A recent paper on peer code review in research software provides some simple, practical recommendations to make the process better.
Peer code review is a systematic examination of source code by peers of the software’s developer to identify problems the developer can then address. It is a lightweight, asynchronous method for ensuring high-quality code. As defined in the literature, peer code review is the process of analyzing code written by a teammate (i.e., a peer) to judge whether it is of sufficient quality to be integrated into the main project codebase. Traditionally, commercial organizations and open-source projects have been adopting peer code review as a more efficient, lightweight version of the older, more formal inspection process. While peer code review is effective and prevalent in open-source and commercial software projects, it remains underutilized in research software.
In addition to improving general software quality, the use of peer code review has other specific benefits in the research software domain. Unlike traditional commercial/IT software, research software developers are often exploring new scientific or engineering results, which may be unknown a priori. The lack of an oracle makes it difficult for developers to create adequate tests that can diagnose whether a result is a new insight from a simulation or is the consequence of a fault in the software. Even in cases where the expected output is known, the complexity of the software often makes it impossible to adequately test all important configurations of the software and input data. Conversely, in a code review, one is able to analyze the underlying algorithm and identify problematic conditions. Therefore, while peer code review is essential for any type of software, it is even more important for research software.
In this article I talk about an empirical study I conducted with Jeffrey Carver of the University of Alabama on developers' perceptions of peer code review in research software development. The study started a while ago when I was a summer intern at the National Center for Supercomputing Applications (NCSA) at the University of Illinois Urbana-Champaign. There, I was able to interview 22 research software developers. Some were in-house NCSA researchers, and some were participants in the annual Einstein Toolkit meeting. Later, Jeffrey and I conducted a community survey of research software developers to gain a general understanding of the review process. We published the results in a journal paper (see Further reading).
The resulting paper presents a lot of exciting information, including a description of the code review process, benefits and importance of doing code review, positive/negative experiences, challenges, barriers, and ways of improvement. Here, I summarize the key findings of our study and provide general recommendations to practitioners. Please refer to the full paper for the complete discussion.
Key findings
Overall, research software developers typically follow an informal review process. Most respondents indicated they initiate code reviews with their peers through pull-request on GitHub, BitBucket, or GitLab. Such code reviews help research software developers identify problems in the code and produce higher-quality software.
The research software developers we surveyed had overall positive experiences regarding code review. The respondents said they found code review a good way of knowledge sharing. They improved the code quality through good feedback and problem identification. Their significant negative experiences were that the process takes too long and that misunderstandings about the criticism occurred. Having time to do the code review is the most significant barrier faced in the code review process. Another problem is a lack of people who have both domain knowledge and coding knowledge to take part in the review process.
To make the code review process more effective, research software development teams should formalize the process and use appropriate tooling. Providing incentives and training could potentially increase participation in the review process. In addition, research software developers should invest more time in code review and improve the process by providing quick feedback.
Recommendations
Improving the code review process can help eliminate many problems that are not addressed by testing. Here, briefly, is a set of recommendations that research software teams can incorporate into their projects to produce high-quality research software.

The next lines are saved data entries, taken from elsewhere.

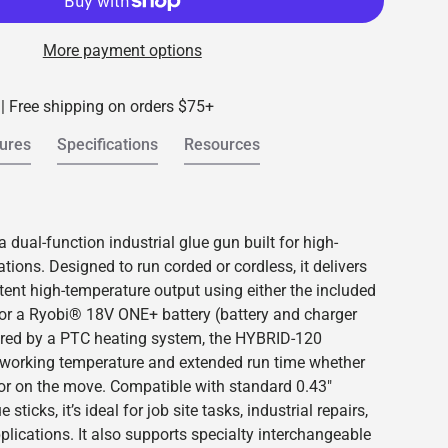
More payment options
 | Free shipping on orders $75+
ures
Specifications
Resources
dual-function industrial glue gun built for high-
ions. Designed to run corded or cordless, it delivers
tent high-temperature output using either the included
 or a Ryobi® 18V ONE+ battery (battery and charger
ered by a PTC heating system, the HYBRID-120
 working temperature and extended run time whether
 or on the move. Compatible with standard 0.43"
 sticks, it’s ideal for job site tasks, industrial repairs,
plications. It also supports specialty interchangeable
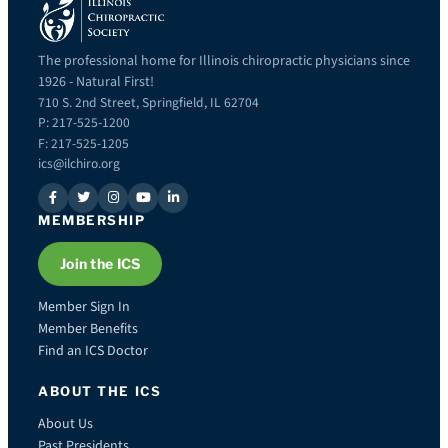
The professional home for Illinois chiropractic physicians since
1926 - Natural First!
710 S. 2nd Street, Springfield, IL 62704
P: 217-525-1200
F: 217-525-1205
ics@ilchiro.org
MEMBERSHIP
Join the ICS
Member Sign In
Member Benefits
Find an ICS Doctor
ABOUT THE ICS
About Us
Past Presidents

Once again, for the full context and discussion, please see the paper.
- Make the code review process formal with structured guidelines for each step of the process.
- Try to ensure at least one science review and one technical review.
- Include automatic tools in the code review process, and train peer reviewers on the best practices for using the tool.
- Allocate time to do the review.
- Encourage people to participate in the review process, providing incentives or some kind of reward to the reviewers.
- Provide a faster response to any incoming review request.
- Educate reviewers on how to phrase good feedback comments.
- Encourage developers to forget their egos and accept comments from the reviewers to improve their code.
- Provide necessary support from the administrative level that encourages people to participate in the code review process.
- Make the overall code review process faster.
Further reading
This article is based on a paper by Eisty, N.U., Carver, J.C. Developers perception of peer code review in research software development. Emp Software Eng 27, 13 (2022). https://doi.org/10.1007/s10664-021-10053-x
Acknowledgments
I thank my sponsors for the NCSA summer internship, Drs. Gabrielle Allen, Roland Hass, and Daniel S. Katz. I also thank Dr. Jeffrey Carver, my co-author of the paper, and the study participants.
Author bio
Nasir Eisty is an assistant professor in the Computer Science Department of Boise State University, Boise, ID. He received his Ph.D. degree in computer science from the University of Alabama in May 2020. His research interests lie in the area of empirical software engineering, software quality, and research software engineering. He was a recipient of the Better Scientific Software Fellowship in 2020 and an Honorable Mention in 2019.